## The problem
Please show every line in the listing below that contains the string "your", copying each such line in full. Case counts.

(Collected data)
-------

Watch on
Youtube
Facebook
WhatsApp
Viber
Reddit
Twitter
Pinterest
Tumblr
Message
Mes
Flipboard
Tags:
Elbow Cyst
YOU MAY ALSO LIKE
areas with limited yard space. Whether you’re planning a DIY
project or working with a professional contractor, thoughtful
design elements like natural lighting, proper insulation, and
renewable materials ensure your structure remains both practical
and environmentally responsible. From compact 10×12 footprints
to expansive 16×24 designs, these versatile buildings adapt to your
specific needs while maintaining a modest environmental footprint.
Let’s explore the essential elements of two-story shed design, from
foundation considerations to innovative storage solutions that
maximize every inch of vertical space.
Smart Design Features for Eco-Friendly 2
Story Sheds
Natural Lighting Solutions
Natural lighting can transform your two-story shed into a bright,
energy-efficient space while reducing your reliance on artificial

-------

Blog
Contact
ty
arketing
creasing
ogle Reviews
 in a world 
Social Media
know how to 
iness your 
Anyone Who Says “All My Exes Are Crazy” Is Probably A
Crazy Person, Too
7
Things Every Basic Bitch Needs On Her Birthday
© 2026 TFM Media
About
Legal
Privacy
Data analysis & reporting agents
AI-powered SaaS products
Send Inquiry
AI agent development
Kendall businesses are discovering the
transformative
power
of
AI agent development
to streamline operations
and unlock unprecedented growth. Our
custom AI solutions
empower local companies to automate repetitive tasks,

-------

## Problem solution
renewable materials ensure your structure remains both practical
to expansive 16×24 designs, these versatile buildings adapt to your
Natural lighting can transform your two-story shed into a bright,
energy-efficient space while reducing your reliance on artificial
iness your 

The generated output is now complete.